Lembrem-se: hoje ainda é domingo, portanto esta é uma postagem totalmente ciente e fiel.

Já é bem tarde e eu deveria estar dormindo, mas estou um tanto quanto inquieta e não vou conseguir dormir sem externalizar o meu agora.

Há alguns dias, estou com uma palavra que não me sai da cabeça: plenitude.
Como um flash, essa tal plenitude me vem e vai nos pensamentos, me consumindo os neurônios pra entender o sentido disso na minha vida.
O meu momento atual eu diria que é incerto, e não pleno. Ainda estou cheia de dúvidas e questionamentos sobre mim e os meus atos. Não me sinto no direito de me dizer plena.
E então por quê essa plenitude não sai de mim?
Tive um sonho há duas noites, bem besta, mas que eu achei muito significativo. Sonhei que tinha feito uma tatuagem, que cobria metade do meu braço direito. O desenho era algumas flores e folhas, com uma borboleta e uma fada. Porém, a tatuagem só estava pintada pela metade.
Na minha concepção, a borboleta é um sinônimo de liberdade, de literalmente sair do casulo e ser.
Mas a fada? Ainda estou buscando respostas para ela. Se fosse um duende eu até entenderia, pois eles são ariscos e gostam de pregar peças. Mas fadas? Fadas são seres mágicos que gostam de mexer com o destino. Seria isso?
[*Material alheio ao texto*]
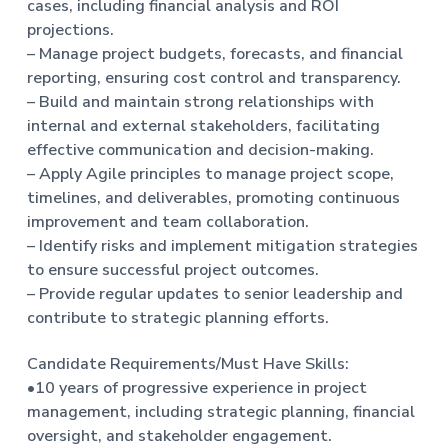
cases, including financial analysis and ROI
t
projections.
i
– Manage project budgets, forecasts, and financial
o
reporting, ensuring cost control and transparency.
n
– Build and maintain strong relationships with
internal and external stakeholders, facilitating
effective communication and decision-making.
– Apply Agile principles to manage project scope,
timelines, and deliverables, promoting continuous
improvement and team collaboration.
– Identify risks and implement mitigation strategies
to ensure successful project outcomes.
– Provide regular updates to senior leadership and
contribute to strategic planning efforts.
Candidate Requirements/Must Have Skills:
•10 years of progressive experience in project
management, including strategic planning, financial
oversight, and stakeholder engagement.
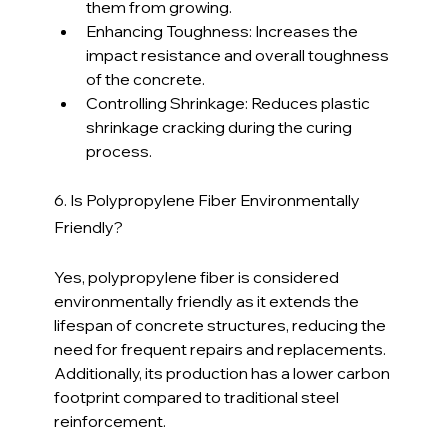
them from growing.
Enhancing Toughness: Increases the 
impact resistance and overall toughness 
of the concrete.
Controlling Shrinkage: Reduces plastic 
shrinkage cracking during the curing 
process.
6. Is Polypropylene Fiber Environmentally 
Friendly?
Yes, polypropylene fiber is considered 
environmentally friendly as it extends the 
lifespan of concrete structures, reducing the 
need for frequent repairs and replacements. 
Additionally, its production has a lower carbon 
footprint compared to traditional steel 
reinforcement.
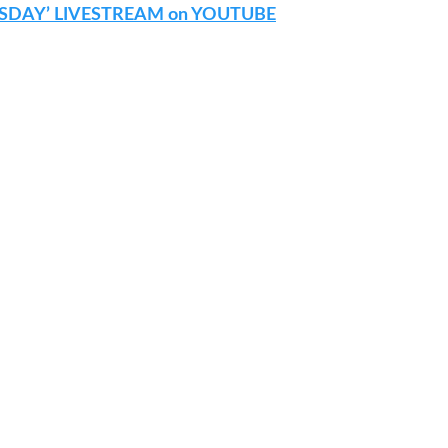
SDAY’ LIVESTREAM on YOUTUBE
A fada apareceu para influenciar no meu destino de forma mágica?
Dizem que sonhar com fada é sinônimo de amor e felicidade. Teria isso a ver com a plenitude?
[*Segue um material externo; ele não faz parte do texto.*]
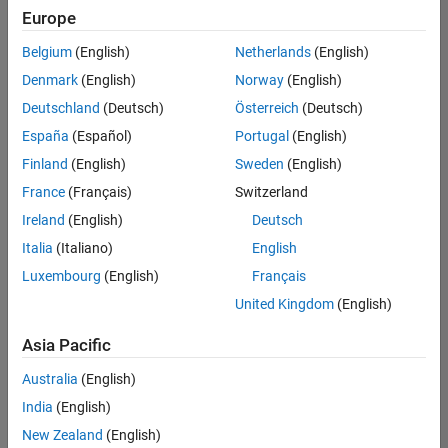
Europe
Belgium
(English)
Netherlands
(English)
Senior Software Engineer in Test
Denmark
(English)
Norway
(English)
Senior
Software
Deutschland
(Deutsch)
Österreich
(Deutsch)
Engineer in
Test
España
(Español)
Portugal
(English)
IN-Bangalore
|
Finland
(English)
Sweden
(English)
Quality
Engineering |
France
(Français)
Switzerland
Experienced
Ireland
(English)
Deutsch
Senior Software Engineer in Test - Simulink
Senior
Italia
(Italiano)
English
Software
Luxembourg
(English)
Français
Engineer in
Test -
United Kingdom
(English)
Simulink
IN-Bangalore
|
Asia Pacific
Quality
Engineering |
Australia
(English)
Experienced
India
(English)
Senior Embedded Software Engineer
Senior
New Zealand
(English)
Embedded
Eu acho um pouco feio se dizer que é pleno, pois se é pleno não precisa ansiar por mais nada. Se o momento atual da minha vida é sentir plenitude, isso é algo que está um pouco fora do meu alcance.
Pra eu ter a plenitude, acho que essa fada deve ir mexer no destino de outro alguém pra que o meu se transforme em pleno. E que se isso for feito, que não me doa.
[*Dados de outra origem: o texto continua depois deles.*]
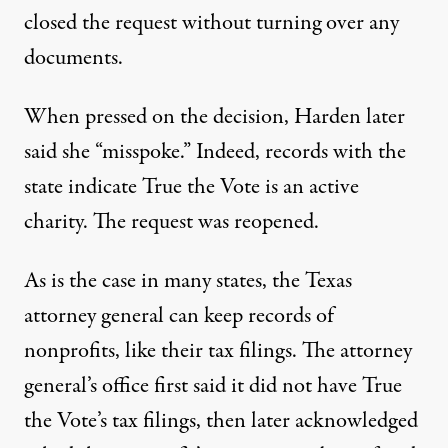
closed the request without turning over any
documents.
When pressed on the decision, Harden later
said she “misspoke.” Indeed, records with the
state indicate True the Vote is an active
charity. The request was reopened.
As is the case in many states, the Texas
attorney general can keep records of
nonprofits, like their tax filings. The attorney
general’s office first said it did not have True
the Vote’s tax filings, then later acknowledged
Já estou cansada do meu destino incerto, só preciso de ao menos um tempo de sossego com a minha cabeça louca que não me deixa em paz. Isso é um desabafo. Já passei por algumas dores e sei o quanto é ruim. Não queria ter que passar por tudo isso novamente, ter que escrever mais textos e textos de desabafo e curar meu coração mais uma vez. Não queria sentir a mesma inquietação que vivi há uns tempos e virar uma pessoa que eu não sou.

O meu destino foi escrito errado por linhas certas, ainda não encontrei o meu escape pra seguir pelas linhas erradas mas na direção correta. Dona Fada, é preciso que a senhora faça seu trabalho direito, pois essa mágica não tá dando muito certo. Obrigada.